Beitrag vom 15.08.2023

Patrick Mijnals über Crowdfunding


Teaser

bettervest Ideengeber Patrick Mijnals im Interview

von Gabriele Hennemuth

Patrick Mijnals ist Ideengeber der Crowdfunding-Plattform bettervest, die Energieeffizienz-Projekte finanziert. Im Beitrag erzählt er, wie die Idee zu der Plattform entstanden ist und wie sich der Fokus verändert hat. Schließlich gibt er noch wichtige Tipps für Anleger*innen und Unterstützer*innen.

Sie sind Ideengeber von bettervest und waren dort viele Jahre Geschäftsführer der Crowdinvesting Plattform zur Finanzierung von Energieeffizienz-Projekten. Wie ist die Idee entstanden und mit welchem Konzept sind Sie gestartet?
Ich habe bettervest 2012 mit vier Mitgründer:innen gestartet. Anfangs haben wir uns ausschließlich auf Energieeffizienzprojekte fokussiert.

Idee war, dass die „Crowd“, also ganz normale Bürgerinnen und Bürger, Geld zur Verfügung stellen, damit Energieeinsparprojekte umgesetzt werden und Energieeinsparungen erzielt werden können. Aus diesen Einsparungen resultiert dann über die Jahre eine Rückzahlung für die Crowd. 
Ein Projekt war beispielsweise der Austausch der Heizung durch ein Blockheizkraftwerk oder das Ersetzen einer konventionellen Beleuchtung durch LED-Licht. So haben wir ungenutzte Energieeffizienz-Potenziale durch Crowdfunding umsetzt.

Bettervest war eine der ersten Crowdfunding-Plattformen, die über eine Vielzahl an Unterstützer*innen Energieeffizienzprojekte finanziert hat und die Investoren an den Erträgen beteiligt hat.

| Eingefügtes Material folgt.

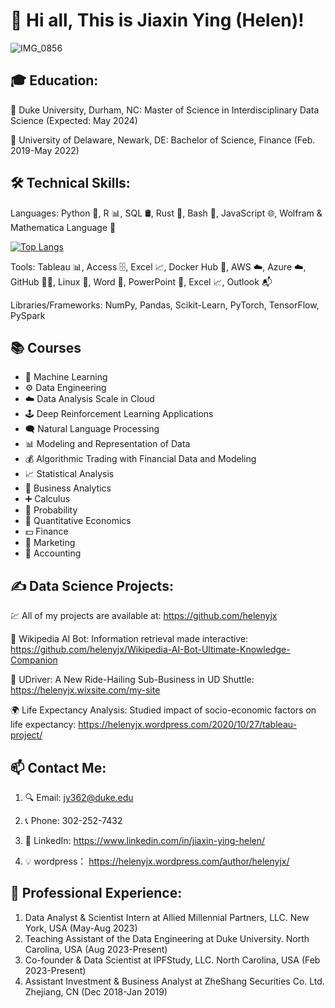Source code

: # 👋 Hi all, This is Jiaxin Ying (Helen)!

![IMG_0856](https://github.com/helenyjx/helenyjx/assets/112274822/ee0cd2eb-ba70-4ff3-8b65-17e93c96e3ba)

## 🎓 Education:

🔭 Duke University, Durham, NC: Master of Science in Interdisciplinary Data Science (Expected: May 2024)
   
🏫  University of Delaware, Newark, DE: Bachelor of Science, Finance (Feb. 2019-May 2022) 

## 🛠 Technical Skills:

Languages: Python 🐍, R 📊, SQL 🛢, Rust 🦀, Bash 🐚, JavaScript 🌐, Wolfram & Mathematica Language 📐

[![Top Langs](https://github-readme-stats.vercel.app/api/top-langs/?username=helenyjx&layout=compact&theme=vision-friendly-dark)](https://github.com/anuraghazra/github-readme-stats)

Tools: Tableau 📊, Access 🗄, Excel 📈, Docker Hub 🐳, AWS ☁️, Azure ☁️, GitHub 👨‍💻, Linux 🐧, Word 📝, PowerPoint 🎥, Excel 📈, Outlook 📬

Libraries/Frameworks: NumPy, Pandas, Scikit-Learn, PyTorch, TensorFlow, PySpark

## 📚 Courses
* 🤖 Machine Learning 
* ⚙️ Data Engineering
* ☁️ Data Analysis Scale in Cloud
* 🕹 Deep Reinforcement Learning Applications
* 🗨️ Natural Language Processing
* 📊 Modeling and Representation of Data
* 💰 Algorithmic Trading with Financial Data and Modeling
* 📈 Statistical Analysis
* 📢 Business Analytics
* ➕ Calculus
* 🎲 Probability
* 🧠 Quantitative Economics
* 💵 Finance
* 🎯 Marketing
* 🧾 Accounting

## ✍️ Data Science Projects: 
💹 All of my projects are available at: https://github.com/helenyjx

🚀 Wikipedia AI Bot: Information retrieval made interactive: https://github.com/helenyjx/Wikipedia-AI-Bot-Ultimate-Knowledge-Companion 

🚖 UDriver: A New Ride-Hailing Sub-Business in UD Shuttle: https://helenyjx.wixsite.com/my-site 

🌍 Life Expectancy Analysis: Studied impact of socio-economic factors on life expectancy: https://helenyjx.wordpress.com/2020/10/27/tableau-project/

## 📫 Contact Me:
1. 🔍 Email: jy362@duke.edu
   
2. 📞 Phone: 302-252-7432
   
3. 📄 LinkedIn: https://www.linkedin.com/in/jiaxin-ying-helen/
   
4. 💡 wordpress： https://helenyjx.wordpress.com/author/helenyjx/

## 💼 Professional Experience:
1. Data Analyst & Scientist Intern at Allied Millennial Partners, LLC. New York, USA (May-Aug 2023)
2. Teaching Assistant of the Data Engineering at Duke University. North Carolina, USA (Aug 2023-Present)
3. Co-founder & Data Scientist at IPFStudy, LLC. North Carolina, USA (Feb 2023-Present)
4. Assistant Investment & Business Analyst at ZheShang Securities Co. Ltd. Zhejiang, CN (Dec 2018-Jan 2019)
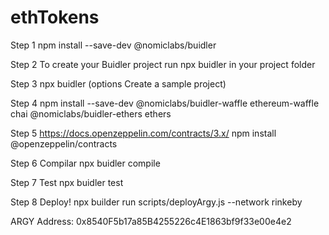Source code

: # ethTokens

Step 1
npm install --save-dev @nomiclabs/buidler

Step 2
To create your Buidler project run npx buidler in your project folder

Step 3
npx buidler (options Create a sample project)

Step 4
npm install --save-dev @nomiclabs/buidler-waffle ethereum-waffle chai @nomiclabs/buidler-ethers ethers

Step 5
https://docs.openzeppelin.com/contracts/3.x/
npm install @openzeppelin/contracts

Step 6 Compilar
npx buidler compile

Step 7
Test
npx buidler test

Step 8
Deploy!
npx builder run scripts/deployArgy.js --network rinkeby

ARGY Address: 0x8540F5b17a85B4255226c4E1863bf9f33e00e4e2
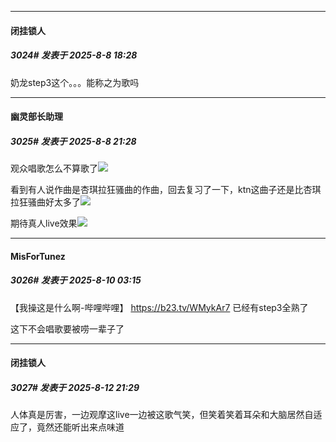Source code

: ﻿
*****

####  闭挂锁人  
##### 3024#       发表于 2025-8-8 18:28

奶龙step3这个。。。能称之为歌吗


*****

####  幽灵部长助理  
##### 3025#       发表于 2025-8-8 21:28

观众唱歌怎么不算歌了<img src="https://static.stage1st.com/image/smiley/face2017/037.png" referrerpolicy="no-referrer">

看到有人说作曲是杏琪拉狂骚曲的作曲，回去复习了一下，ktn这曲子还是比杏琪拉狂骚曲好太多了<img src="https://static.stage1st.com/image/smiley/face2017/067.png" referrerpolicy="no-referrer">

期待真人live效果<img src="https://static.stage1st.com/image/smiley/face2017/053.png" referrerpolicy="no-referrer">


*****

####  MisForTunez  
##### 3026#       发表于 2025-8-10 03:15

【我操这是什么啊-哔哩哔哩】 https://b23.tv/WMykAr7
已经有step3全熟了

这下不会唱歌要被唠一辈子了


*****

####  闭挂锁人  
##### 3027#       发表于 2025-8-12 21:29

人体真是厉害，一边观摩这live一边被这歌气笑，但笑着笑着耳朵和大脑居然自适应了，竟然还能听出来点味道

Wie ist die Idee entstanden?

2006 habe ich bei einer Recherche für das Zukunftsinstitut von „Tribewanted“ erfahren: Für ein paar 100 £ wurden 5.000 Mitglieder gesucht, die sich an der Finanzierung einer Südseeinsel beteiligen und dafür ein Aufenthaltsrecht bekommen sollten. Die Dauer des Aufenthalts war abhängig von dem gezahlten Einsatz. Damals war es komplett neu, über das Internet vermittelt, Leute für so ein Projekt zusammenzubringen. Es hat mich total fasziniert, dass der Traum einer Insel im Südpazifik für alle verfügbar und zugänglich wurde.  

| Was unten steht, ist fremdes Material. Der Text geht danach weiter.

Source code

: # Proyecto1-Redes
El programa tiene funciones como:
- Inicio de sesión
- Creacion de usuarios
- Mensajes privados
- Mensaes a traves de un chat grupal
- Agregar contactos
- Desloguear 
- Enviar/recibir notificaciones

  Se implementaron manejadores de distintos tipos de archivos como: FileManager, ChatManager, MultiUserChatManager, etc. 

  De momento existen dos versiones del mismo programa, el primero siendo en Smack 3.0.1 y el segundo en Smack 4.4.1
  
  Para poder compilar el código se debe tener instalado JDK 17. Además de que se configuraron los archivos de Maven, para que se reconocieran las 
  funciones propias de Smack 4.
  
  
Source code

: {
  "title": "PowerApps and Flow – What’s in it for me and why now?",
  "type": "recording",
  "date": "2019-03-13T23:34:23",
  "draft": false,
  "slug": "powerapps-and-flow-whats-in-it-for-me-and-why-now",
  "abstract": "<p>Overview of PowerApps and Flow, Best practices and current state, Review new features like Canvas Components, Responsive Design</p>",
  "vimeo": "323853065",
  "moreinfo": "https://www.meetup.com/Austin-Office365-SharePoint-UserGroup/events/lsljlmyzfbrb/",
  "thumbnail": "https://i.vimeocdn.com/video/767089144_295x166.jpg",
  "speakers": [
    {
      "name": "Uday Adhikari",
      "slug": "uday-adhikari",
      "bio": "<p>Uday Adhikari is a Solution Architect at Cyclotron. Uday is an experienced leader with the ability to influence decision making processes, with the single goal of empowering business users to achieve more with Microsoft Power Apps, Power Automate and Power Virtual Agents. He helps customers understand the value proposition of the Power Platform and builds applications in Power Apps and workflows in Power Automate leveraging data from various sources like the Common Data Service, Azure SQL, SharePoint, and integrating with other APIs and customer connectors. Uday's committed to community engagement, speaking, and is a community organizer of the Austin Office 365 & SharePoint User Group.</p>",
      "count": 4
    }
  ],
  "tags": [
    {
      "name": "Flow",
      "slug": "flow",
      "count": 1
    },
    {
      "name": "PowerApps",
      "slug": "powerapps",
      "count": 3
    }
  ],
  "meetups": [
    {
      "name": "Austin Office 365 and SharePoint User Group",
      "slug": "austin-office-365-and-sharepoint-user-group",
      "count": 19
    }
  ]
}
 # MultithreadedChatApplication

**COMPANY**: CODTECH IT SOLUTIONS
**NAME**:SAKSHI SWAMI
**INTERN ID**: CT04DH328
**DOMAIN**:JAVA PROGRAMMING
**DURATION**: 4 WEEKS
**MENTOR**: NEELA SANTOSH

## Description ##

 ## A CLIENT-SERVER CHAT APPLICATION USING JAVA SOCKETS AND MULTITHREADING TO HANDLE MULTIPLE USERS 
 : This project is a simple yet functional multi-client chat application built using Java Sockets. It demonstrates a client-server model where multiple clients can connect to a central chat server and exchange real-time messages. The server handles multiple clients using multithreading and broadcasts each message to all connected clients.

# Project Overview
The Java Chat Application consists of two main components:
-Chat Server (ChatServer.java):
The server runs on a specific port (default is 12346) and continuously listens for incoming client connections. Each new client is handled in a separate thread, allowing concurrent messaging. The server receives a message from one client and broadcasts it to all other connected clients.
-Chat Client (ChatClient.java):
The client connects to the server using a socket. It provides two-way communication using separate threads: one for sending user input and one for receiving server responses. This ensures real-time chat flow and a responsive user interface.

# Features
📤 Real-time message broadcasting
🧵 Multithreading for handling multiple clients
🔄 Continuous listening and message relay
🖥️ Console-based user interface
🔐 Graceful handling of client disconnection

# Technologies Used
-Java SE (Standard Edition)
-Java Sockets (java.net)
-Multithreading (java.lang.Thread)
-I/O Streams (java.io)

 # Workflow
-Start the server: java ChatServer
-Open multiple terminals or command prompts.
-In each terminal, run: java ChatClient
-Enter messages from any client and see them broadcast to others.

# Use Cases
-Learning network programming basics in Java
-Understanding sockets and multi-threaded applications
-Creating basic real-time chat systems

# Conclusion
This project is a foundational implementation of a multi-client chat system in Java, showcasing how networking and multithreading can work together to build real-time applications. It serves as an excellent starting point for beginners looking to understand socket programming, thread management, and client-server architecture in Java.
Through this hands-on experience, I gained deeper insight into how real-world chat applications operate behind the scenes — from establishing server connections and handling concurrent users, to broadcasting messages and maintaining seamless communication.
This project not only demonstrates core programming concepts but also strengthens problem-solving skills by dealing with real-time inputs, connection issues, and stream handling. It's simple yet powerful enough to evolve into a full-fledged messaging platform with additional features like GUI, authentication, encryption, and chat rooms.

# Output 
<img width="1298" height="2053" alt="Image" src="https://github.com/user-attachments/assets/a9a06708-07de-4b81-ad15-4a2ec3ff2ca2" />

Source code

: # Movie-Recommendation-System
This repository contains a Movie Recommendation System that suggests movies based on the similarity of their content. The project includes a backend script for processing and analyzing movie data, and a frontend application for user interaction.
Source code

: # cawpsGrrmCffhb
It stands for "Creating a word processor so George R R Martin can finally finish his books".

Dieses Prinzip, eine Gruppe von Menschen zusammenzubringen, die gemeinsam eine Projektidee oder ein Projekt finanzieren, hat mich nicht mehr losgelassen. Ich habe mir überlegt, wie dieses Crowdfunding-Prinzip für Nachhaltigkeitsprojekte genutzt werden könnte. Als Schüler hatte mich das Buch „Faktor 4: Doppelter Wohlstand – halbierter Naturverbrauch“ von Ernst Ulrich von Weizsäcker beeindruckt, in dem es darum geht, wie immens groß unsere Energieeffizienz-Potenziale sind, die aber nicht genutzt werden. Und so entstand die Idee, diese Potenziale mit Hilfe von Crowdfunding umzusetzen.

Wo steht bettervest heute nach 10 Jahren? Welche Projekte werden kuratiert?

Wir sind unserem Grundgedanken treu geblieben, aber unser Fokus liegt heute auf allen Formen von nachhaltigen Energieprojekten weltweit: Es geht nicht mehr nur um Energieeffizienz, sondern auch um erneuerbare Energien. Und es geht nicht mehr nur um Projekte in Deutschland, sondern vor allen Dingen solche in Schwellen- und Entwicklungsländern.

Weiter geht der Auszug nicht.